→ **Problem requirements**
The line containing "The project is" marks the end, so write out exactly every line from the top of the entries below through that one.

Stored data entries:
- - - - - - -
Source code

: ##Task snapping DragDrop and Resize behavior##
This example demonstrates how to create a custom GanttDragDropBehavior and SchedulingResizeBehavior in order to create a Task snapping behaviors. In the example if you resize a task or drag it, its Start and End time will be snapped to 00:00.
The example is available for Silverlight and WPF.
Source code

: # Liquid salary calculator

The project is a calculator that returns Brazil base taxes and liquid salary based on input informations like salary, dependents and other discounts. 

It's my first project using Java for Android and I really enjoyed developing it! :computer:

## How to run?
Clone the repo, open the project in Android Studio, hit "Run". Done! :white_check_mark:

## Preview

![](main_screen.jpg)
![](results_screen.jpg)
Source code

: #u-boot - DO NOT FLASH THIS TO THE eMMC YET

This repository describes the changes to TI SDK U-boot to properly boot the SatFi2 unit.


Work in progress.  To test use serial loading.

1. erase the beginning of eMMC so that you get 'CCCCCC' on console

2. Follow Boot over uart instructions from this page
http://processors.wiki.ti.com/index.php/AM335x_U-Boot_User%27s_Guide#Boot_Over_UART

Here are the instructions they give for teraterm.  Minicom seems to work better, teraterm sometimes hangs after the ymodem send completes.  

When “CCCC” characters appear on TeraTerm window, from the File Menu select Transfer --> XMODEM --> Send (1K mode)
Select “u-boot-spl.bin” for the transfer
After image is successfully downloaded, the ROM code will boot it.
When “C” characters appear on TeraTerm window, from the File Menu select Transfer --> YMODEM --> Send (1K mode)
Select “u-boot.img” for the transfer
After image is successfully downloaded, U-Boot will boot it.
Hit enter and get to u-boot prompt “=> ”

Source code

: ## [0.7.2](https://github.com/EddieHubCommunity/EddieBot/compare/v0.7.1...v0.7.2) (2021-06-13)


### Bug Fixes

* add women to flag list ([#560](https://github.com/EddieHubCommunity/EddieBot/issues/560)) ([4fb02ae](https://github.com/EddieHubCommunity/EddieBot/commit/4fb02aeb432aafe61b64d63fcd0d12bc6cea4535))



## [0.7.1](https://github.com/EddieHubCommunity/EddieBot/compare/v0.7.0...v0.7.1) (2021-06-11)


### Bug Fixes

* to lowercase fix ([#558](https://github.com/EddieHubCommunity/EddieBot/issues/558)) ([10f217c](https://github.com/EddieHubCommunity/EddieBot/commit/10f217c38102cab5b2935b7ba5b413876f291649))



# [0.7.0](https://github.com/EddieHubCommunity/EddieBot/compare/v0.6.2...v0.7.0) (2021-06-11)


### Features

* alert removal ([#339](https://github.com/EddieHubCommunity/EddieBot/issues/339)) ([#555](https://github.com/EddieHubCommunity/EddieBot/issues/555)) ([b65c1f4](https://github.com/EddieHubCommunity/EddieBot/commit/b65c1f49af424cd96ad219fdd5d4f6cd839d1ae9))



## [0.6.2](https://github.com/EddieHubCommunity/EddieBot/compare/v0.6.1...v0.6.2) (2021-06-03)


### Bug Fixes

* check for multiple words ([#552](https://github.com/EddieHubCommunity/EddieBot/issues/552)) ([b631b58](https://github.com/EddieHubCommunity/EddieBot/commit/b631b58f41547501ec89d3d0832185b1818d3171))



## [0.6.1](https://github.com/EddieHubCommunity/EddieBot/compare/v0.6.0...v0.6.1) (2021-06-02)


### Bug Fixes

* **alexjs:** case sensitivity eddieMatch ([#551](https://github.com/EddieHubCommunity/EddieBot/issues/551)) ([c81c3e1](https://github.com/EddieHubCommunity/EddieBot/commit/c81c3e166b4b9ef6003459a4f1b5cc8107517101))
- - - - - - -
→ **Output of the task**
Source code

: ##Task snapping DragDrop and Resize behavior##
This example demonstrates how to create a custom GanttDragDropBehavior and SchedulingResizeBehavior in order to create a Task snapping behaviors. In the example if you resize a task or drag it, its Start and End time will be snapped to 00:00.
The example is available for Silverlight and WPF.
Source code

: # Liquid salary calculator

The project is a calculator that returns Brazil base taxes and liquid salary based on input informations like salary, dependents and other discounts. 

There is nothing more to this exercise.